___ RECORDED DATA ___

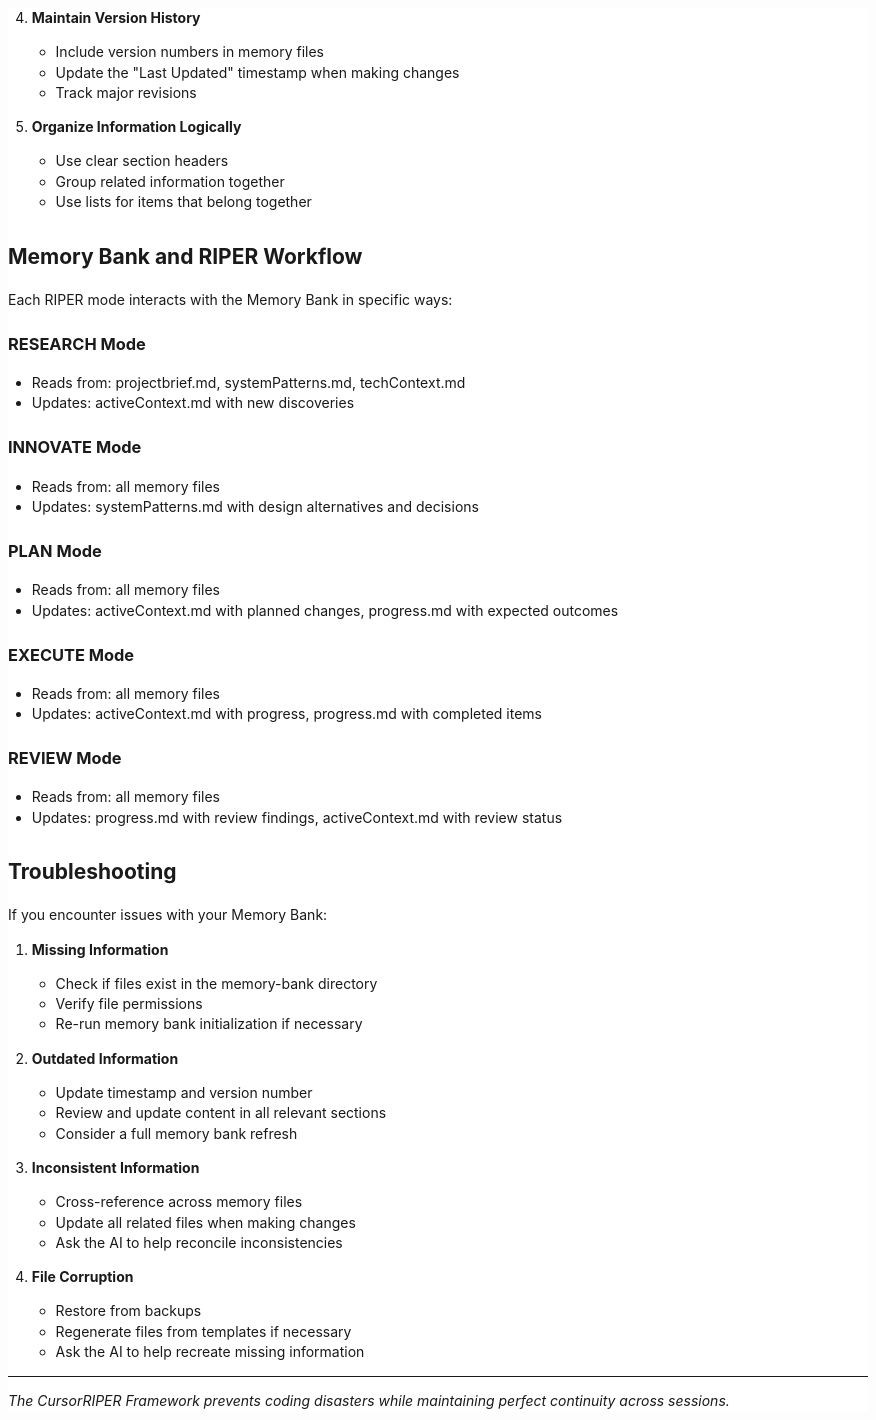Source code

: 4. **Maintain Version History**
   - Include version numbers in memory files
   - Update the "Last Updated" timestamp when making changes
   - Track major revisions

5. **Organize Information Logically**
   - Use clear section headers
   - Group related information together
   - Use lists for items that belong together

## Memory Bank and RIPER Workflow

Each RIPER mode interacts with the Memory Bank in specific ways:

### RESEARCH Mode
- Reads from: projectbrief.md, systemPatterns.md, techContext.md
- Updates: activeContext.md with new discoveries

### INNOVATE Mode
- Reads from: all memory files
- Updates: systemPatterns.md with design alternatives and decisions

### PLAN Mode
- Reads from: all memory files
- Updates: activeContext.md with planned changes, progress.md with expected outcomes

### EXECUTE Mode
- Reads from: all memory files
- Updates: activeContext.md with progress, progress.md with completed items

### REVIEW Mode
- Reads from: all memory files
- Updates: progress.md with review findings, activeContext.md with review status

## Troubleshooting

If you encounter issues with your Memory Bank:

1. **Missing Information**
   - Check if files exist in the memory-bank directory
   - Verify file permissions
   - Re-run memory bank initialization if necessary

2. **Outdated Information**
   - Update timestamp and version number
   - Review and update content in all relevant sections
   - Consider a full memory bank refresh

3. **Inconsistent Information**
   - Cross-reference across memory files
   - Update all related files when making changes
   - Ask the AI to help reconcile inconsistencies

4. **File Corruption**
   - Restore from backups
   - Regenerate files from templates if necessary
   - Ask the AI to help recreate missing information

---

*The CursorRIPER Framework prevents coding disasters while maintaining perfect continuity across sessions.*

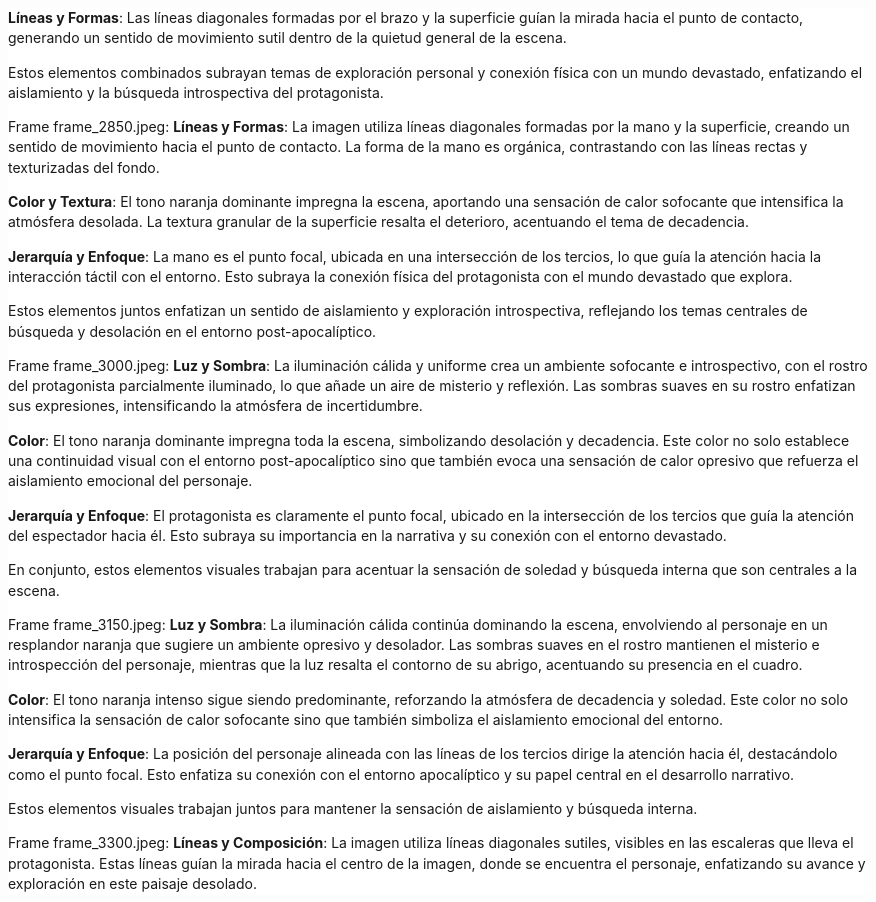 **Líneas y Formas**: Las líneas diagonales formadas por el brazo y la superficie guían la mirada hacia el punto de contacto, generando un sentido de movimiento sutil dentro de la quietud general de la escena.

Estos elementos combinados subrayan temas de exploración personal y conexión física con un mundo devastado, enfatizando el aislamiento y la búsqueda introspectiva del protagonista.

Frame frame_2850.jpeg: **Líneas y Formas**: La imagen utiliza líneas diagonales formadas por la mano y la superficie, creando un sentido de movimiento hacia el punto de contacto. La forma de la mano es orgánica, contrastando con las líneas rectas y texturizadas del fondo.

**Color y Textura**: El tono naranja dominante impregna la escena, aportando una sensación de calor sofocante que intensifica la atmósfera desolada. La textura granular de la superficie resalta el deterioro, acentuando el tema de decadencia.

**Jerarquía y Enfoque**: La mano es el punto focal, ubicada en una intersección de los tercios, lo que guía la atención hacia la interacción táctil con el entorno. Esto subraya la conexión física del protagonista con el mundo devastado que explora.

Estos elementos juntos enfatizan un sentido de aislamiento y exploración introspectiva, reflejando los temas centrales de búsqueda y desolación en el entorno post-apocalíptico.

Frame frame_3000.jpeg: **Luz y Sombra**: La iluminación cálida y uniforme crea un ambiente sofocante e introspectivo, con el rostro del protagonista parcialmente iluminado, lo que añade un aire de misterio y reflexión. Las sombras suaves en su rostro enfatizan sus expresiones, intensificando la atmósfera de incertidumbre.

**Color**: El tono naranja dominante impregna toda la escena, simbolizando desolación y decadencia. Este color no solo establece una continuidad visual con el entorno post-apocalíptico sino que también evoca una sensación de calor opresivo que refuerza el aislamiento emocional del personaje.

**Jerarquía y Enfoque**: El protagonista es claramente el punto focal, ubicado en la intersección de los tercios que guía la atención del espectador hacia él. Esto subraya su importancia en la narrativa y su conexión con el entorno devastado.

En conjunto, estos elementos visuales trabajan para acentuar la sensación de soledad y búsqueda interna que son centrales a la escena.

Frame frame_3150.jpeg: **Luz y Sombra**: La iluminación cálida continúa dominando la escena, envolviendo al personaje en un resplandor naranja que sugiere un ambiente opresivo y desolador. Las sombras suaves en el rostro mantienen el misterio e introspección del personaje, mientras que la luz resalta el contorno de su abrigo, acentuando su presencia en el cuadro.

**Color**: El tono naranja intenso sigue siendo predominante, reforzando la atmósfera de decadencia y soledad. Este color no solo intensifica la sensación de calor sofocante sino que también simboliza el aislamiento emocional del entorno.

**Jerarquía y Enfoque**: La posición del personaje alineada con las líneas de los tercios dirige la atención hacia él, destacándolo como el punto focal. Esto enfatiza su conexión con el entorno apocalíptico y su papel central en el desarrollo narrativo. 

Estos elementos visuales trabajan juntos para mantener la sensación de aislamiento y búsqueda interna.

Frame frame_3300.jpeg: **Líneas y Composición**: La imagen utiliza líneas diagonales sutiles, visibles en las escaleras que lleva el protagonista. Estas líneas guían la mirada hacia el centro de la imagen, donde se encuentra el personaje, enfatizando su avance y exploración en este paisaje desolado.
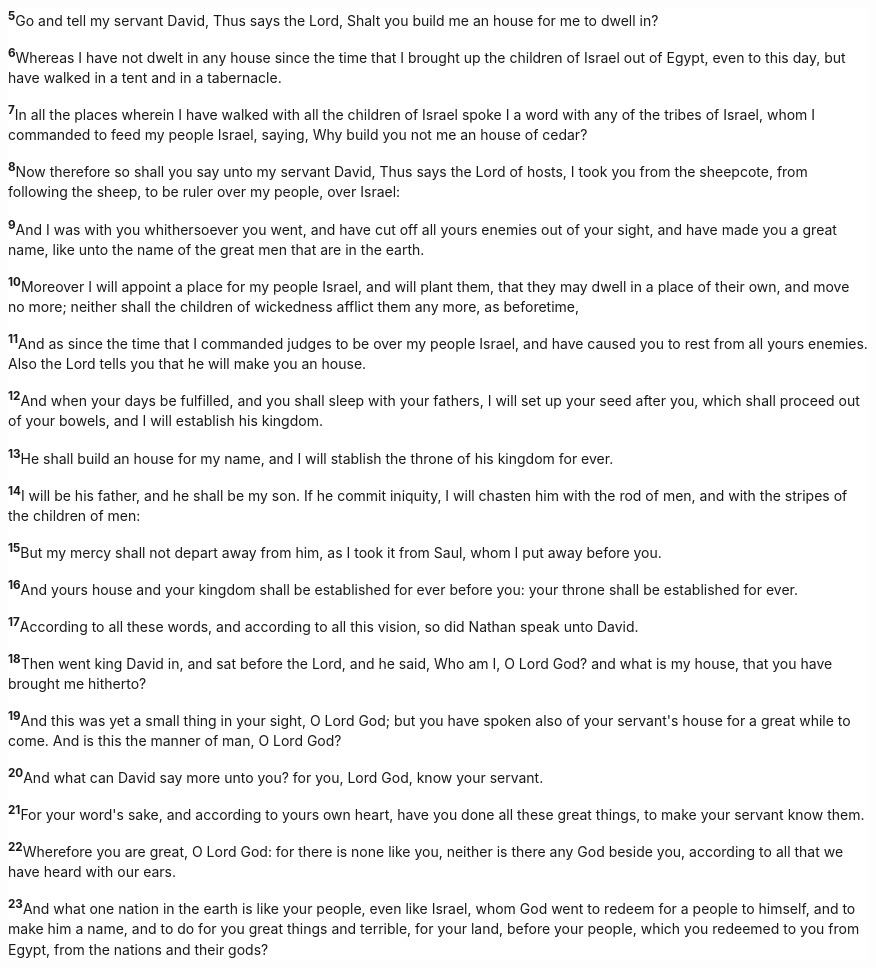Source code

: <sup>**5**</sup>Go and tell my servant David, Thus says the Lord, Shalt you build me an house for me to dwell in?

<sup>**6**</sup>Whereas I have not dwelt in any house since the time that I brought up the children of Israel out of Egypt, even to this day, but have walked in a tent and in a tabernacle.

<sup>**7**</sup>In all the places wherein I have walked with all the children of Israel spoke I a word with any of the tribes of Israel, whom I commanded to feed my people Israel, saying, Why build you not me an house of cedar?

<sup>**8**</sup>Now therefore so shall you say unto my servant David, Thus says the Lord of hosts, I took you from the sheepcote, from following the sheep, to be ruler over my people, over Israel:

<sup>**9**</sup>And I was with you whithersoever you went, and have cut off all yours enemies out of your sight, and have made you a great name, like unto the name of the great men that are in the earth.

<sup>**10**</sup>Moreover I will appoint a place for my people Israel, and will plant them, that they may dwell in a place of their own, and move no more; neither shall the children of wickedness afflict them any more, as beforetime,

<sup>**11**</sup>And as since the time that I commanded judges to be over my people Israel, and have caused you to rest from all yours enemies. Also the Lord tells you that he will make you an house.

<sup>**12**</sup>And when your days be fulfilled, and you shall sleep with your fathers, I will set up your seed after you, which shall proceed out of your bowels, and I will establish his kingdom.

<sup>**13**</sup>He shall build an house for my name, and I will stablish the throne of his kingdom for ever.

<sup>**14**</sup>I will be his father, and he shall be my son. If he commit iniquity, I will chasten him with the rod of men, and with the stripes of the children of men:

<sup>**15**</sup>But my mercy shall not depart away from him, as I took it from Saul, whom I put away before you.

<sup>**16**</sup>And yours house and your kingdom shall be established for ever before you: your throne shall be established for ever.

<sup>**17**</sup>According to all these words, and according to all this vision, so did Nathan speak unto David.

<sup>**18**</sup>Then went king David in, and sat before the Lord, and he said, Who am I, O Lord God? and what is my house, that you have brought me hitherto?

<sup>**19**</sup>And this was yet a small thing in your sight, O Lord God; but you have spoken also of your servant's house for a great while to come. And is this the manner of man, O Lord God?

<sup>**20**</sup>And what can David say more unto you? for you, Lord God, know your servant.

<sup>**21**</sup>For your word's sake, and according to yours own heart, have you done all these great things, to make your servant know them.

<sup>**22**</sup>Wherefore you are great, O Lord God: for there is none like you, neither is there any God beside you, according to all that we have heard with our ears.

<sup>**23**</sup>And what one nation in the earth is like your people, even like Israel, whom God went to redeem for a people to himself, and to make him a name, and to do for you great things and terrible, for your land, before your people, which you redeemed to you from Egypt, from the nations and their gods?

___

◆ **TO-DO ITEM**: Scan the material above. Copy each line that holds the word "changes".

◆ **PROBLEM SOLUTION**:
   - Update the "Last Updated" timestamp when making changes
- Updates: activeContext.md with planned changes, progress.md with expected outcomes
   - Update all related files when making changes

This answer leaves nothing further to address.